[Stored data entries]
● ● ● ●

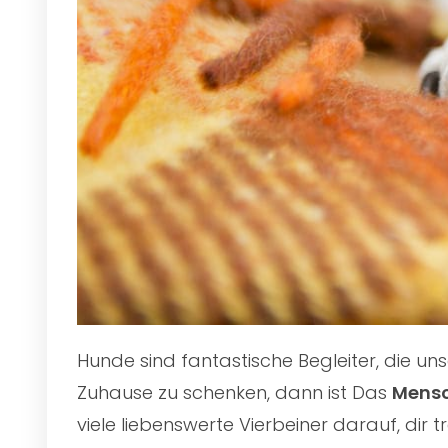
Hunde sind fantastische Begleiter, die u
Zuhause zu schenken, dann ist Das
Mensc
viele liebenswerte Vierbeiner darauf, dir 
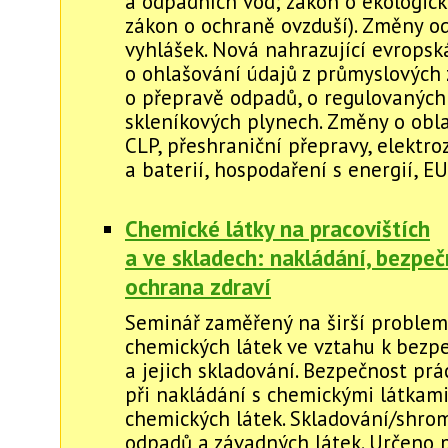
a odpadních vod; zákon o ekologick
zákon o ochraně ovzduší). Změny 
vyhlášek. Nová nahrazující evropská
o ohlašování údajů z průmyslových z
o přepravě odpadů, o regulovaných
skleníkových plynech. Změny o obla
CLP, přeshraniční přepravy, elektro
a baterií, hospodaření s energií, 
Chemické látky na pracovištích
a ve skladech: nakládání, bezpeč
ochrana zdraví
Seminář zaměřený na širší problem
chemických látek ve vztahu k bezp
a jejich skladování. Bezpečnost prá
při nakládání s chemickými látkami
chemických látek. Skladování/shro
odpadů a závadných látek. Určeno 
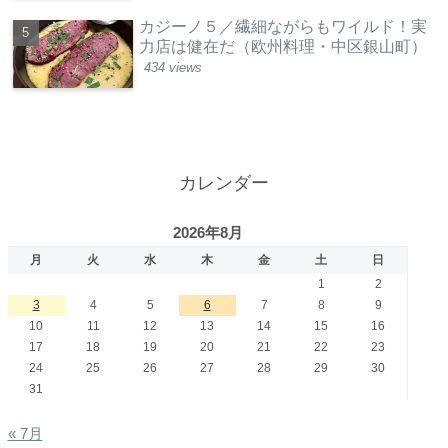
カジーノ５／繊細ながらもワイルド！実
力店は健在だ（欧州料理・中区銀山町）
434 views
カレンダー
2026年8月
月
火
水
木
金
土
日
1
2
3
4
5
6
7
8
9
10
11
12
13
14
15
16
17
18
19
20
21
22
23
24
25
26
27
28
29
30
31
« 7月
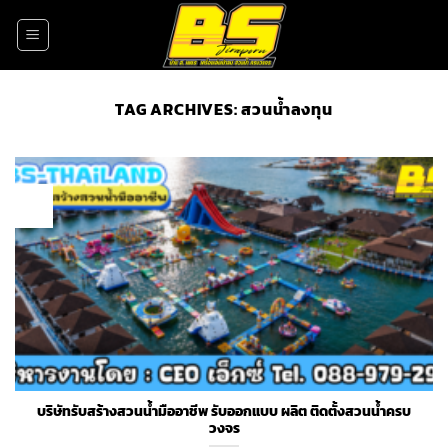
Skip
to
content
TAG ARCHIVES:
สวนน้ำลงทุน
17
May
บริษัทรับสร้างสวนน้ำมืออาชีพ รับออกแบบ ผลิต ติดตั้งสวนน้ำครบ
วงจร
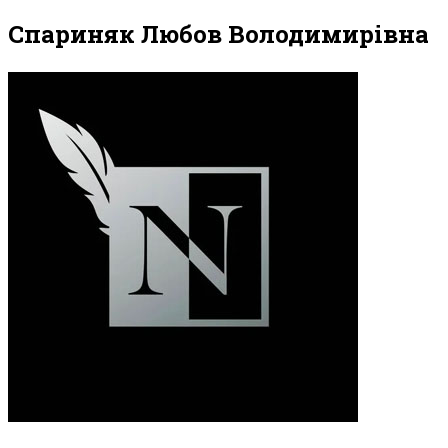
Спариняк Любов Володимирівна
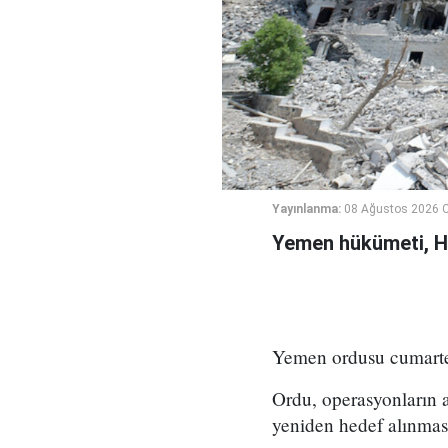
Yayınlanma:
08 Ağustos 2026 C
Yemen hükümeti, Hus
Yemen ordusu cumartesi
Ordu, operasyonların a
yeniden hedef alınması 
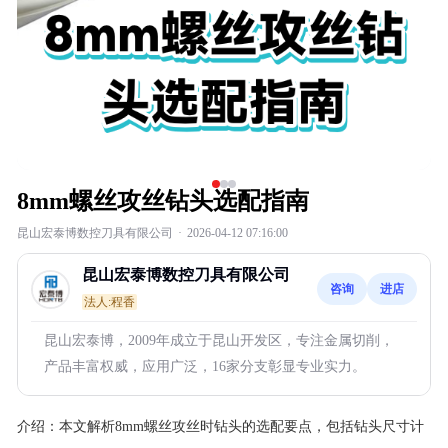
8mm螺丝攻丝钻头选配指南
昆山宏泰博数控刀具有限公司
·
2026-04-12 07:16:00
昆山宏泰博数控刀具有限公司
咨询
进店
法人:程香
昆山宏泰博，2009年成立于昆山开发区，专注金属切削，
产品丰富权威，应用广泛，16家分支彰显专业实力。
介绍：
本文解析8mm螺丝攻丝时钻头的选配要点，包括钻头尺寸计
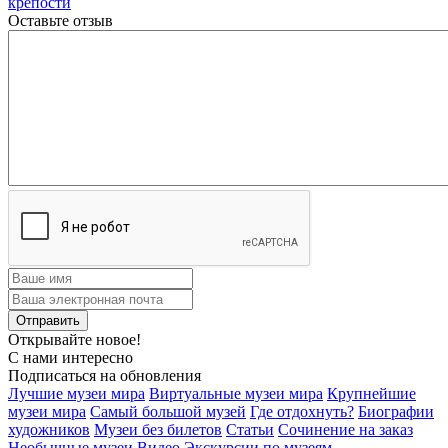
крепости
Оставьте отзыв
Открывайте новое!
С нами интересно
Подписаться на обновления
Лучшие музеи мира
Виртуальные музеи мира
Крупнейшие
музеи мира
Самый большой музей
Где отдохнуть?
Биографии
художников
Музеи без билетов
Статьи
Сочинение на заказ
Необычные музеи
Видео Экскурсии по музеям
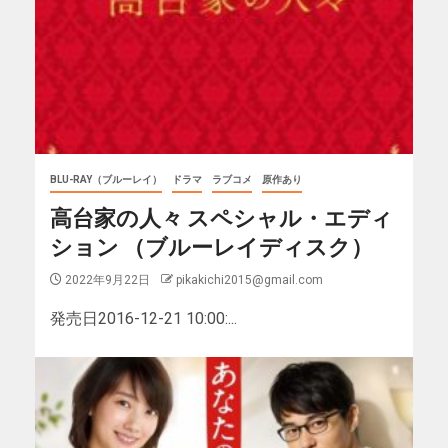
BLU-RAY（ブルーレイ）
ドラマ
ラブコメ
原作あり
高台家の人々 スペシャル・エディ
ション （ブルーレイディスク）
2022年9月22日
pikakichi2015@gmail.com
発売日2016-12-21 10:00:...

● ● ● ●

Write the records above out again exactly, with no pictures in your copy.

Hunde sind fantastische Begleiter, die u
Zuhause zu schenken, dann ist Das
Mensc
viele liebenswerte Vierbeiner darauf, dir 
a odpadních vod; zákon o ekologick
zákon o ochraně ovzduší). Změny 
vyhlášek. Nová nahrazující evropská
o ohlašování údajů z průmyslových z
o přepravě odpadů, o regulovaných
skleníkových plynech. Změny o obla
CLP, přeshraniční přepravy, elektro
a baterií, hospodaření s energií, 
Chemické látky na pracovištích
a ve skladech: nakládání, bezpeč
ochrana zdraví
Seminář zaměřený na širší problem
chemických látek ve vztahu k bezp
a jejich skladování. Bezpečnost prá
při nakládání s chemickými látkami
chemických látek. Skladování/shro
odpadů a závadných látek. Určeno 
カジーノ５／繊細ながらもワイルド！実
力店は健在だ（欧州料理・中区銀山町）
434 views
カレンダー
2026年8月
月
火
水
木
金
土
日
1
2
3
4
5
6
7
8
9
10
11
12
13
14
15
16
17
18
19
20
21
22
23
24
25
26
27
28
29
30
31
« 7月
Skip
to
content
TAG ARCHIVES:
สวนน้ำลงทุน
17
May
บริษัทรับสร้างสวนน้ำมืออาชีพ รับออกแบบ ผลิต ติดตั้งสวนน้ำครบ
วงจร
Спариняк Любов Володимирівна
Yayınlanma:
08 Ağustos 2026 C
Yemen hükümeti, Hus
Yemen ordusu cumartesi
Ordu, operasyonların a
yeniden hedef alınması 
8mm螺丝攻丝钻头选配指南
昆山宏泰博数控刀具有限公司
·
2026-04-12 07:16:00
昆山宏泰博数控刀具有限公司
咨询
进店
法人:程香
昆山宏泰博，2009年成立于昆山开发区，专注金属切削，
产品丰富权威，应用广泛，16家分支彰显专业实力。
介绍：
本文解析8mm螺丝攻丝时钻头的选配要点，包括钻头尺寸计
крепости
Оставьте отзыв
Открывайте новое!
С нами интересно
Подписаться на обновления
Лучшие музеи мира
Виртуальные музеи мира
Крупнейшие
музеи мира
Самый большой музей
Где отдохнуть?
Биографии
художников
Музеи без билетов
Статьи
Сочинение на заказ
Необычные музеи
Видео Экскурсии по музеям
BLU-RAY（ブルーレイ）
ドラマ
ラブコメ
原作あり
高台家の人々 スペシャル・エディ
ション （ブルーレイディスク）
2022年9月22日
pikakichi2015@gmail.com
発売日2016-12-21 10:00:...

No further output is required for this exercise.